## Provided material
-- -- --

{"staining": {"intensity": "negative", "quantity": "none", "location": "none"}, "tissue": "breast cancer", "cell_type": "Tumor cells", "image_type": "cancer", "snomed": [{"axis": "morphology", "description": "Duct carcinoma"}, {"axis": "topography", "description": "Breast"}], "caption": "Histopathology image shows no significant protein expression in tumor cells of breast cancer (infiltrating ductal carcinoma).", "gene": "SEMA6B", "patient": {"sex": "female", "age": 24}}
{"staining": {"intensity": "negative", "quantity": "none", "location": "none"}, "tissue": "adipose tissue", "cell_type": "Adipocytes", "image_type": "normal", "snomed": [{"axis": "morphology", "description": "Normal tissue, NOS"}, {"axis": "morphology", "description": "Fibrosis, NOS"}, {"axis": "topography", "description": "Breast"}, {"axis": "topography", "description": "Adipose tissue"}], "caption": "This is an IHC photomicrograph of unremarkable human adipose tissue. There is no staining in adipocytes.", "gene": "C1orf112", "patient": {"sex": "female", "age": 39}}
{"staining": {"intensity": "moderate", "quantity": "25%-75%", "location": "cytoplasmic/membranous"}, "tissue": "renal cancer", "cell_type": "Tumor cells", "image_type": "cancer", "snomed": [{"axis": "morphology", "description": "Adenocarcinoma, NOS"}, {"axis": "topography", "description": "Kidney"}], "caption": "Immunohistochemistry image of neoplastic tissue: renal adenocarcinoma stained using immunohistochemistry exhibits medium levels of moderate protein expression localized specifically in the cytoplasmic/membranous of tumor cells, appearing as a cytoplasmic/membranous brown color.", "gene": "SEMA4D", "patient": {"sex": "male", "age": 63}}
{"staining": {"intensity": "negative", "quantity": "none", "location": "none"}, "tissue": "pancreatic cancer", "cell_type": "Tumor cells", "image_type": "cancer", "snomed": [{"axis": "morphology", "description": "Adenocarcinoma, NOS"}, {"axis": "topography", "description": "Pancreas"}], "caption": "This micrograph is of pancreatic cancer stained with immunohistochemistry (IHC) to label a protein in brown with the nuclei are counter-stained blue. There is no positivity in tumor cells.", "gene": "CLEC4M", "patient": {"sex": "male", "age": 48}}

-- -- --

## What is required
Using the listing above, show each line with the word "brown" in it.

## Solution to this task
{"staining": {"intensity": "moderate", "quantity": "25%-75%", "location": "cytoplasmic/membranous"}, "tissue": "renal cancer", "cell_type": "Tumor cells", "image_type": "cancer", "snomed": [{"axis": "morphology", "description": "Adenocarcinoma, NOS"}, {"axis": "topography", "description": "Kidney"}], "caption": "Immunohistochemistry image of neoplastic tissue: renal adenocarcinoma stained using immunohistochemistry exhibits medium levels of moderate protein expression localized specifically in the cytoplasmic/membranous of tumor cells, appearing as a cytoplasmic/membranous brown color.", "gene": "SEMA4D", "patient": {"sex": "male", "age": 63}}
{"staining": {"intensity": "negative", "quantity": "none", "location": "none"}, "tissue": "pancreatic cancer", "cell_type": "Tumor cells", "image_type": "cancer", "snomed": [{"axis": "morphology", "description": "Adenocarcinoma, NOS"}, {"axis": "topography", "description": "Pancreas"}], "caption": "This micrograph is of pancreatic cancer stained with immunohistochemistry (IHC) to label a protein in brown with the nuclei are counter-stained blue. There is no positivity in tumor cells.", "gene": "CLEC4M", "patient": {"sex": "male", "age": 48}}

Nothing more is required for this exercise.